If you’ve ever searched the Internet for a local business, you have seen that there are many mixed reviews. However, the ones that typically stand out are the negative ones. If you don’t believe me, try doing an Internet search for your business and read the reviews. You’ll find some whether you like it or not. Chances are, at least some of your customers will have posted something negative. As I mentioned above, it was not that long ago that customers would look for a manager and vent to him or her about their dissatisfaction. Today, customers may be more inclined to trash a business online, with dire consequences. So how do you resolve a bad customer experience before it makes it to a negative online review?

Ask for Feedback

The answer is accessibility. By being accessible, you are allowing customers to express their frustrations while still at your store. When it’s easier for an unhappy customer to contact a manager directly, it is more likely that he or she will do so before going online.

One way that a business can be more accessible is by bringing back that old sign that I mentioned earlier and redesigning it to today’s methods of communication: “If you are unhappy, tweet me; if you are happy, tweet your followers.” Make sure to include your Twitter handle as well as your email address or direct phone number. Put the sign somewhere visible, either at the pump or the pay station.
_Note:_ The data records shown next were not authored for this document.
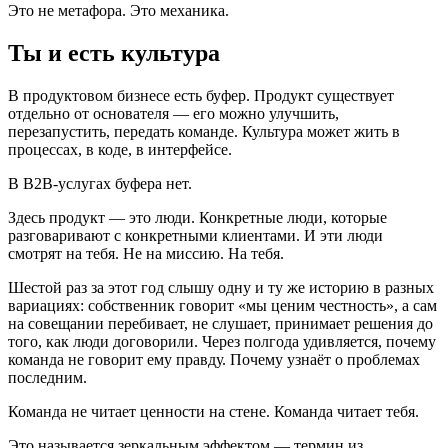
Это не метафора. Это механика.
Ты и есть культура
В продуктовом бизнесе есть буфер. Продукт существует
отдельно от основателя — его можно улучшить,
перезапустить, передать команде. Культура может жить в
процессах, в коде, в интерфейсе.
В B2B-услугах буфера нет.
Здесь продукт — это люди. Конкретные люди, которые
разговаривают с конкретными клиентами. И эти люди
смотрят на тебя. Не на миссию. На тебя.
Шестой раз за этот год слышу одну и ту же историю в разных
вариациях: собственник говорит «мы ценим честность», а сам
на совещании перебивает, не слушает, принимает решения до
того, как люди договорили. Через полгода удивляется, почему
команда не говорит ему правду. Почему узнаёт о проблемах
последним.
Команда не читает ценности на стене. Команда читает тебя.
Это называется зеркальным эффектом — термин из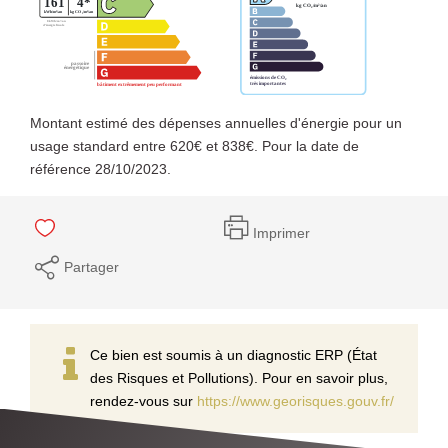
Montant estimé des dépenses annuelles d'énergie pour un
usage standard entre 620€ et 838€. Pour la date de
référence 28/10/2023.
Imprimer
Partager
Ce bien est soumis à un diagnostic ERP (État
des Risques et Pollutions). Pour en savoir plus,
rendez-vous sur
https://www.georisques.gouv.fr/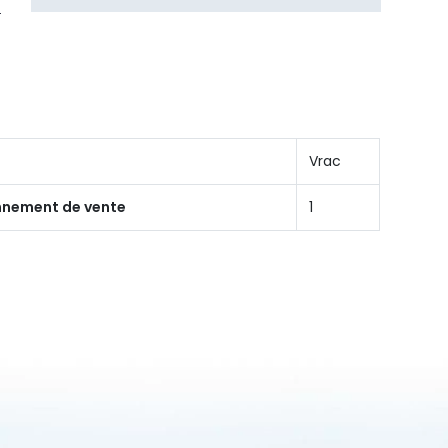
Vrac
onnement de vente
1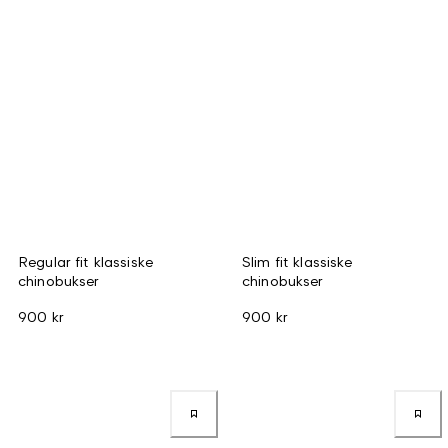
Regular fit klassiske
Slim fit klassiske
chinobukser
chinobukser
900 kr
900 kr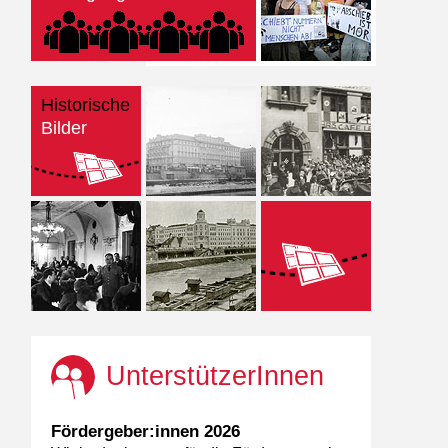
Historische
Bilder
UnterstützerInnen
Fördergeber:innen 2026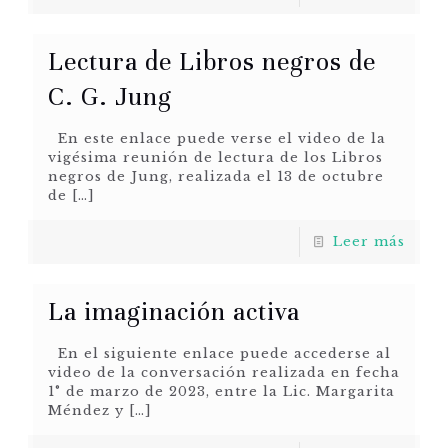
Lectura de Libros negros de
C. G. Jung
En este enlace puede verse el video de la
vigésima reunión de lectura de los Libros
negros de Jung, realizada el 13 de octubre
de
[…]
Leer más
La imaginación activa
En el siguiente enlace puede accederse al
video de la conversación realizada en fecha
1° de marzo de 2023, entre la Lic. Margarita
Méndez y
[…]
As Warren Buffet once said, “It takes 20 years to build a reputation and 5 minutes to ruin it.” Let’s hope that someday there will be an online movement under the banner, “Good people don’t trash good businesses online without a reason.” In the meantime, you can help customers to do the right thing by being more accessible and outwardly asking that they bring their complaints to you or your staff. You’ll end up with more satisfied customers and avoid being slain by the double-edged sword known as the World Wide Web.